Aachen: Wettbewerb um die schönste Kleingartenanlage hat begonnen

Aachen : Wettbewerb um die schönste Kleingartenanlage hat begonnen

In einer vollen Stadt, die ständig neuen Wohnraum schaffen muss, ist es heutzutage nicht mehr unbedingt üblich, viele Grünflächen vorzufinden. Doch die Stadt Aachen legt darauf besonderen Wert und bietet mit ihren zahlreichen Kleingartenanlagen auch Menschen ohne Garten die Möglichkeit, sich im Grünen zu entspannen und zu entfalten.

Um diese Anlagen zu würdigen, gibt es in diesem Jahr zum 51. Mal den Wanderpreis der Stadt Aachen unter dem Motto „Leben und Begegnen im Grünen“. Daran beteiligen sich 35 Anlagen aus der ganzen Stadt. An einem Wochenende begutachtet die dreiköpfige Jury alle diese Anlagen und entscheidet nach verschiedenen Kriterien über den Sieger des Wanderpreises.
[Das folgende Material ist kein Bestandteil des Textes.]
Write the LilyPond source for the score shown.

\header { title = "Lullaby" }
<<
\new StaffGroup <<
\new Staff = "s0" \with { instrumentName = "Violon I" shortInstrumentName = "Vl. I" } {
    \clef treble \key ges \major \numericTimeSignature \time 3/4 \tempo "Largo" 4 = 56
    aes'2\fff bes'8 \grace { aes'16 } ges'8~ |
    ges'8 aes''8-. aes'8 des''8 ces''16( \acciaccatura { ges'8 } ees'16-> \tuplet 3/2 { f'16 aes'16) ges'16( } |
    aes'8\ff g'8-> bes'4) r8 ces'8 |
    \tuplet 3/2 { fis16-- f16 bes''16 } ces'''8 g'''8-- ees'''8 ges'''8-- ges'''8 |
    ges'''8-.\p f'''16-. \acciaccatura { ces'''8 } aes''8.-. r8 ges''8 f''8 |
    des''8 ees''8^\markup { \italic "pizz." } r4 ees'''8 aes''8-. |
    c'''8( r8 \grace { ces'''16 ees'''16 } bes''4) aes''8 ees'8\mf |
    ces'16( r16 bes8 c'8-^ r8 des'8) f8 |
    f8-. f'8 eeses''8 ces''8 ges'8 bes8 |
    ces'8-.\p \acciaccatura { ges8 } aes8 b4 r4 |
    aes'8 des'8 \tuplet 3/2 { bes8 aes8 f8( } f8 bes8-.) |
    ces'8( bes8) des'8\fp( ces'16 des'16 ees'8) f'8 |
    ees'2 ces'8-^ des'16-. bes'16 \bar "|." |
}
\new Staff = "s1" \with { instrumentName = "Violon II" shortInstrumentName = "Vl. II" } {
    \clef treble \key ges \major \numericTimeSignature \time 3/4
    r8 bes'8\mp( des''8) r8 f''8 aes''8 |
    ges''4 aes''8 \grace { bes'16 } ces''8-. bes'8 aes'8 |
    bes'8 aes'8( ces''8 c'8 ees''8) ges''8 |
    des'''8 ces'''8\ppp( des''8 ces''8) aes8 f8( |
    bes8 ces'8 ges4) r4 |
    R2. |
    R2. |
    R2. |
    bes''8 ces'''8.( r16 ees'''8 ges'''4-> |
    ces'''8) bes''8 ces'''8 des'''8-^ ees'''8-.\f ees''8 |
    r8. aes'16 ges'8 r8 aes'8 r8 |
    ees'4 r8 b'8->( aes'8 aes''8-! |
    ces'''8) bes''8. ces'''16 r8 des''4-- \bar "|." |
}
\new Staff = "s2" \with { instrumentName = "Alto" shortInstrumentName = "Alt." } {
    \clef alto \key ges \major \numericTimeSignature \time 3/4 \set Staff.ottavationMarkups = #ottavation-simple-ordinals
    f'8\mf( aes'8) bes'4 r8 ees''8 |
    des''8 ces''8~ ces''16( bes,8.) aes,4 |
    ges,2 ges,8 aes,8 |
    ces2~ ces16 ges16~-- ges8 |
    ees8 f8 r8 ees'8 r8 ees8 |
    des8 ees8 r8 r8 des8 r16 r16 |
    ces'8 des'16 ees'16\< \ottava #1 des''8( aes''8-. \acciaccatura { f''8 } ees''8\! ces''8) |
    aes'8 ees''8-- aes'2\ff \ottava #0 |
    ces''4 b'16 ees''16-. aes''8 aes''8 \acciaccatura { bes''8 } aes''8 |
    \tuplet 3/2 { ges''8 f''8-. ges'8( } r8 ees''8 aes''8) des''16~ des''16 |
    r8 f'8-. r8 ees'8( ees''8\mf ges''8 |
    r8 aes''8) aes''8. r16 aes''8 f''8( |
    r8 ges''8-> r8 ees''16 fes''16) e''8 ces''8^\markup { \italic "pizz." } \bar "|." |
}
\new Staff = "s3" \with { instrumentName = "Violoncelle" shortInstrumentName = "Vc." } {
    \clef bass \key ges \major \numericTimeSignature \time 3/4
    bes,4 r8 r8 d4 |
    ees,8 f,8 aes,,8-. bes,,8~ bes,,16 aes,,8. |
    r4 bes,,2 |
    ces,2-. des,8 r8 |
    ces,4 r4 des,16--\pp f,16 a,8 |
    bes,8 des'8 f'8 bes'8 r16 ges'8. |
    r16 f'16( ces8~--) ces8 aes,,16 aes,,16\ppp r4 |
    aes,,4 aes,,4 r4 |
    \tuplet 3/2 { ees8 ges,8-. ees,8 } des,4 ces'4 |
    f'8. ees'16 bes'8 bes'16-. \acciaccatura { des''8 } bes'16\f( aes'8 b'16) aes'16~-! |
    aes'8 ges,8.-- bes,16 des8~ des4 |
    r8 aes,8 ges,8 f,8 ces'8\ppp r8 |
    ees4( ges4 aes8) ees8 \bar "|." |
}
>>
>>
Die offizielle Eröffnung fand am Samstag in der Kleingartenanlage „Land Tirol“ statt, da diese im letzten Jahr den Preis gewinnen konnte. Wilhelm Hoven ist 1. Vorsitzender der Anlage und denkt immer noch mit Freude ans letzte Jahr zurück. „Wir waren sogar etwas überrascht über den Gewinn“, gibt er zu, „aber dieser Erfolg hat der Anlage noch mal einen Schub gegeben“. Die Gartenbesitzer haben sich noch mehr eingebracht und kämpfen dieses Jahr dafür, noch einmal zu gewinnen.

Dazu müssen sie aber vielfältige Kriterien erfüllen. Es geht nicht nur um den Aufbau der Anlage, sondern auch um die Nützlichkeit der Gärten oder die Sauberkeit der Gemeinschaftseinrichtungen. Die Jury, die über die Erfüllung der Kriterien entscheidet, setzt sich zusammen aus Franz-Josef Gatzen vom Fachbereich Immobilienmanagement der Stadt Aachen, Norbert Becker vom Landesverband Düsseldorf und Hermann Jansen, Vorstandsmitglied des Stadtverbandes der Familiengärtner Aachen.

Heijo Plum als 1. Vorsitzender des Stadtverbandes Aachen ist froh über die „Vielfalt der Kleingärten, die eine hohe Bedeutung für die Gartenkultur der Stadt hat“. Der Wettbewerb solle gleichzeitig einen Ideenwettbewerb zur urbanen Gartennutzung darstellen. Es solle sich nicht nur mit Nachhaltigkeit befasst werden, sondern die Gartenanlagen könnten auch wunderbar als Orte der Integration genutzt werden. „Sie sind die grünen Wohnzimmer unserer Stadt“, freut sich Plum.

Dieser Meinung ist auch Hilde Scheidt als Bürgermeisterin der Stadt Aachen. Sie besitzt selbst seit 16 Jahren eine eigene Parzelle und sieht in der Kleingartenkultur besonders einen Mehrwert für Kinder, da sie so die Natur ganz neu erleben. „Es ist eine wunderbare Tradition und herrlich zu sehen, wie viele wunderbare Dinge die Natur uns schenkt“, sagt sie begeistert. Scheidt lobt außerdem die gute Pflege, mit der die Gärtner ihre Parzellen behandeln.

Der Wettbewerb wird am 31. Oktober mit der Siegerehrung der Gärtner, die sich dann mit der schönsten Kleingartenanlage Aachens brüsten dürfen, im Krönungssaal abgeschlossen.